## Line Chart: Parallel Scaling of Verifier Compute - MATH-500
### Overview
This line chart illustrates the relationship between the number of solutions generated and the accuracy achieved by different verification methods on the MATH-500 dataset. The x-axis represents the number of solutions (on a logarithmic scale), and the y-axis represents the accuracy in percentage. The chart compares the performance of several models: ThinkPRM-14B, ThinkPRM-14B@4, ThinkPRM-14B@8, DiscPRM-14B, and Majority voting.
### Components/Axes
* **Title:** Parallel scaling of verifier compute: MATH-500
* **X-axis Label:** Number of solutions
* **X-axis Scale:** Logarithmic scale, with markers at 2⁰, 2¹, 2², 2³, 2⁴, and 2⁵.
* **Y-axis Label:** Accuracy (%)
* **Y-axis Scale:** Linear scale, ranging from 50% to 85%.
* **Legend:** Located at the bottom of the chart.
* ThinkPRM-14B (Orange)
* ThinkPRM-14B@4 (Light Blue, dashed)
* ThinkPRM-14B@8 (Yellow)
* DiscPRM-14B (Teal)
* Majority (Brown)
### Detailed Analysis
The chart displays five distinct lines, each representing a different verification method.
* **ThinkPRM-14B (Orange):** This line starts at approximately 52% accuracy at 2⁰ solutions, steadily increases to around 78% at 2³ solutions, then continues to rise to approximately 83% at 2⁵ solutions.

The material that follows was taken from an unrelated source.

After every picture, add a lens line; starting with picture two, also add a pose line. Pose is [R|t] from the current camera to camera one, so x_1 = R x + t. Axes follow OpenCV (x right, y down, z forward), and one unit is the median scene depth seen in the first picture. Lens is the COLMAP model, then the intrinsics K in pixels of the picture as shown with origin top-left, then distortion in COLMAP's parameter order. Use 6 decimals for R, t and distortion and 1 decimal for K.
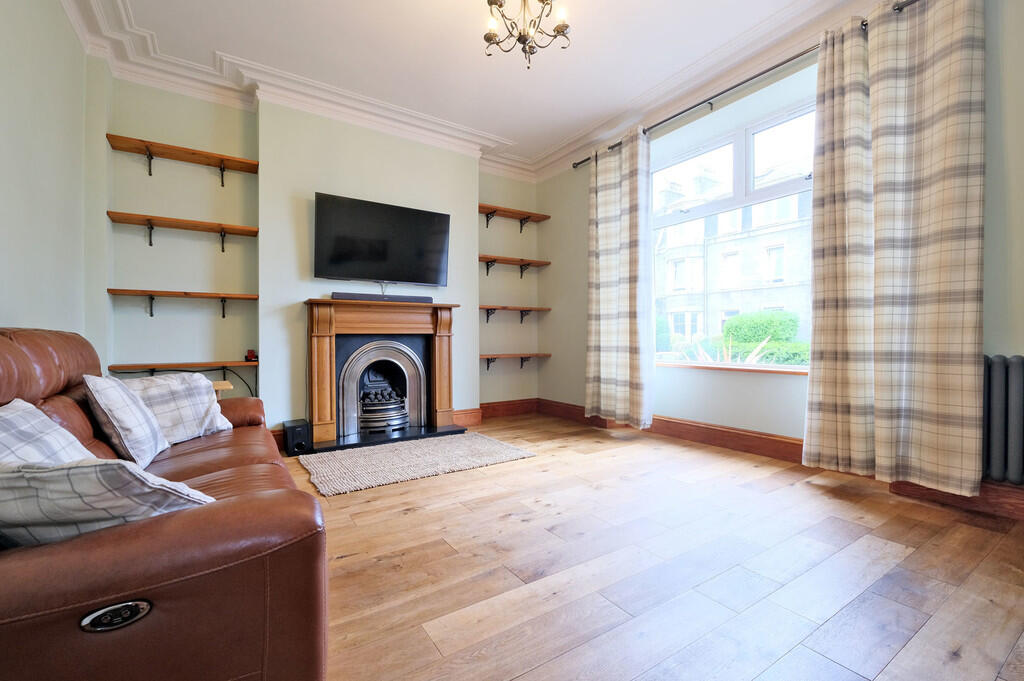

* **ThinkPRM-14B@4 (Light Blue, dashed):** This line begins at roughly 52% accuracy at 2⁰ solutions, rapidly increases to approximately 81% at 2² solutions, plateaus around 82% at 2³ and 2⁴ solutions, and then slightly decreases to around 81% at 2⁵ solutions.
* **ThinkPRM-14B@8 (Yellow):** This line starts at approximately 52% accuracy at 2⁰ solutions, increases to around 78% at 2³ solutions, and continues to rise to approximately 84% at 2⁵ solutions.

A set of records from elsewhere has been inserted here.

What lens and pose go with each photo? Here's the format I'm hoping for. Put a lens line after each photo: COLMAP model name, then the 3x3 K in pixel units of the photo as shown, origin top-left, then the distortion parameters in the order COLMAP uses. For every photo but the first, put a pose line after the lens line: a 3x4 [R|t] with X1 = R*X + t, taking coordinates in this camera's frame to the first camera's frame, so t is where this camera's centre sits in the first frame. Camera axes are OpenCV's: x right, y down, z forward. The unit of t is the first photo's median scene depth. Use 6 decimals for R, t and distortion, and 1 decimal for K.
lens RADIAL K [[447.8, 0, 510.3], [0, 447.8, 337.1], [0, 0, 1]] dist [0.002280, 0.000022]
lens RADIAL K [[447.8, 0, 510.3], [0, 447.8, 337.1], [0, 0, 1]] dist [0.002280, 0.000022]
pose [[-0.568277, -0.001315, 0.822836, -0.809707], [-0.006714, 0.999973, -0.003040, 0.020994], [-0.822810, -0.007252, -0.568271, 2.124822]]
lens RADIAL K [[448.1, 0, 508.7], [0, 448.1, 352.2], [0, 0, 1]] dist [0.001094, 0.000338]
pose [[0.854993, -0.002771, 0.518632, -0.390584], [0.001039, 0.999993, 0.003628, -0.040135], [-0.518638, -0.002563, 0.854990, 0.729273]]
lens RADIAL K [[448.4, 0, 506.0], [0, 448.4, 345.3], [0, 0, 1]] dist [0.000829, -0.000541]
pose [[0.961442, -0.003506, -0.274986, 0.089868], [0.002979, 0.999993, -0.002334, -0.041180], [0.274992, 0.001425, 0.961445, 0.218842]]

* **DiscPRM-14B (Teal):** This line begins at approximately 52% accuracy at 2⁰ solutions, increases to around 72% at 2³ solutions, and remains relatively stable at around 73% at 2⁴ and 2⁵ solutions.

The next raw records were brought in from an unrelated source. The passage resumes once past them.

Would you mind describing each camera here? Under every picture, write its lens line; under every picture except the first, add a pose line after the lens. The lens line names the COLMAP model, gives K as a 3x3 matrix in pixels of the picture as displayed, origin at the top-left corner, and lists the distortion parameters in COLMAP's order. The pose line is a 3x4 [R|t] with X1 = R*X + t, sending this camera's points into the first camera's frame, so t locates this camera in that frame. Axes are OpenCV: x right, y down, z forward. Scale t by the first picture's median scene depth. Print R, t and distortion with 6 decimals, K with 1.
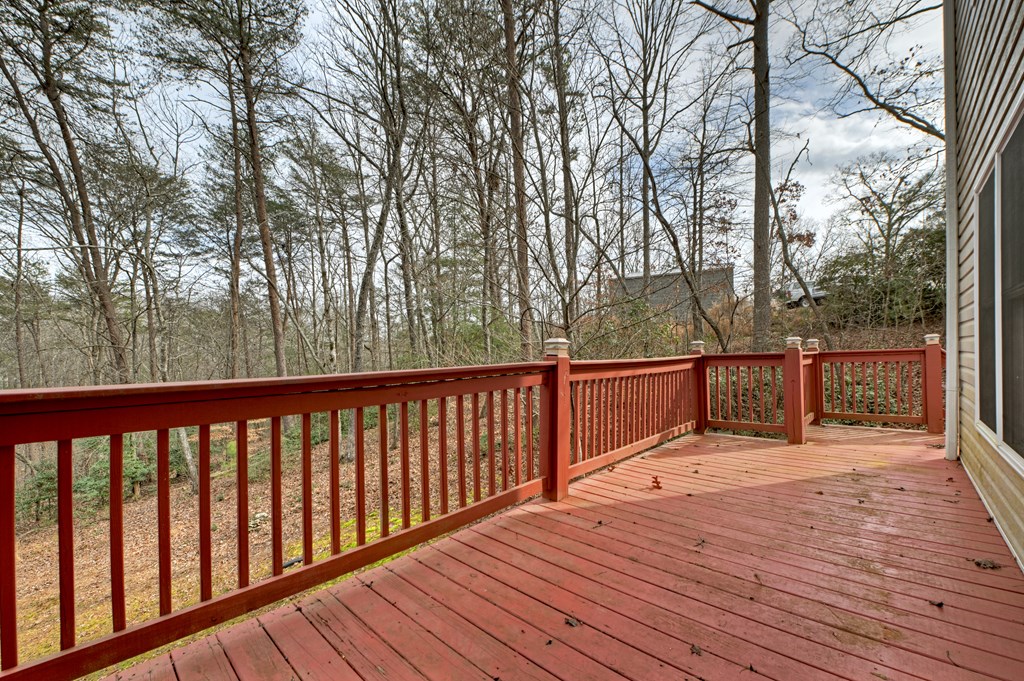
lens RADIAL K [[409.9, 0, 511.4], [0, 409.9, 347.6], [0, 0, 1]] dist [-0.014316, 0.000317]
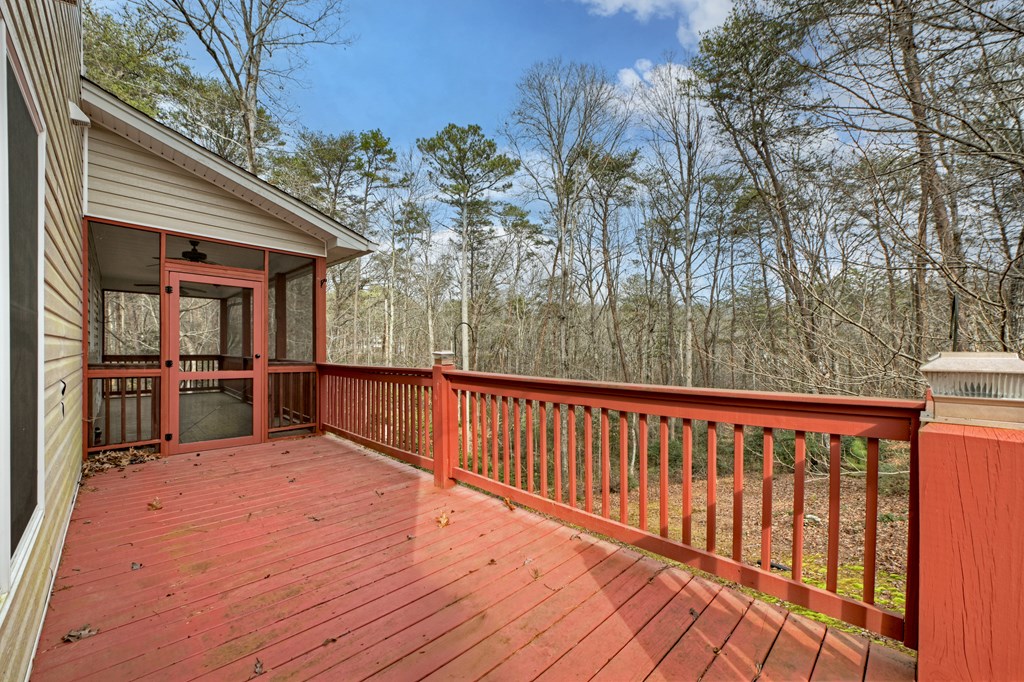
lens RADIAL K [[409.9, 0, 511.4], [0, 409.9, 348.1], [0, 0, 1]] dist [-0.014316, 0.000317]
pose [[-0.041391, 0.016113, -0.999013, 2.149129], [0.011220, 0.999814, 0.015661, -0.066828], [0.999080, -0.010561, -0.041564, 2.124655]]
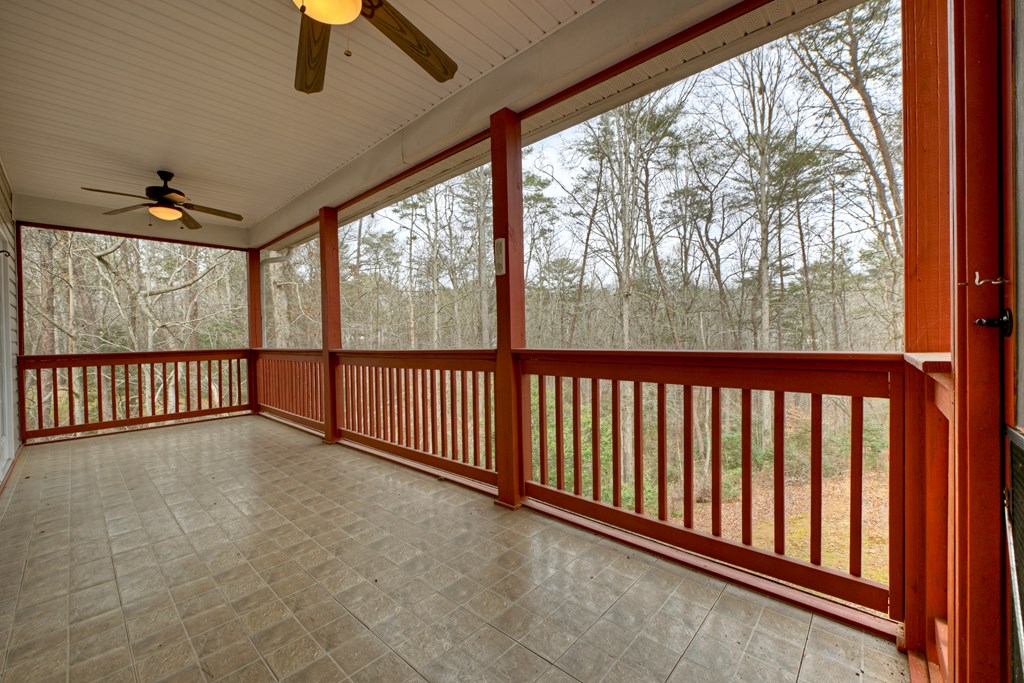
lens RADIAL K [[409.9, 0, 511.4], [0, 409.9, 348.6], [0, 0, 1]] dist [-0.014316, 0.000317]
pose [[0.005040, 0.047171, -0.998874, 0.198793], [0.037873, 0.998161, 0.047329, 0.000485], [0.999270, -0.038069, 0.003244, 0.206502]]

* **Majority (Brown):** This line starts at approximately 52% accuracy at 2⁰ solutions, sharply increases to around 68% at 2² solutions, then rises to approximately 73% at 2³ solutions, and decreases to around 71% at 2⁵ solutions.
### Key Observations
* **Performance Improvement with More Solutions:** All methods demonstrate an increase in accuracy as the number of solutions increases, indicating that generating more potential solutions improves verification performance.
* **ThinkPRM-14B@4 Outperforms:** The ThinkPRM-14B@4 model consistently achieves the highest accuracy across most of the solution range, peaking at approximately 82%.
* **Diminishing Returns:** The rate of accuracy improvement appears to diminish as the number of solutions increases, particularly for ThinkPRM-14B@4.
* **Majority Voting is Lowest:** The Majority voting method consistently exhibits the lowest accuracy among the tested models.
* **ThinkPRM-14B and ThinkPRM-14B@8 are similar:** These two lines are very close to each other.
### Interpretation
The data suggests that parallelizing the verification process (as demonstrated by ThinkPRM-14B@4 and ThinkPRM-14B@8) can significantly improve accuracy, especially when a moderate number of solutions are considered. The ThinkPRM-14B@4 model appears to strike a balance between computational cost and accuracy, achieving high performance without requiring a large number of solutions. The diminishing returns observed at higher solution counts suggest that there may be a point where the computational cost of generating additional solutions outweighs the marginal gains in accuracy. The lower performance of the Majority voting method indicates that a more sophisticated verification strategy is necessary for achieving high accuracy on the MATH-500 dataset. The logarithmic scale on the x-axis highlights the importance of scaling the number of solutions to achieve substantial accuracy improvements. The consistent starting point of all lines at approximately 52% suggests a baseline accuracy level inherent to the problem or the initial solution generation process.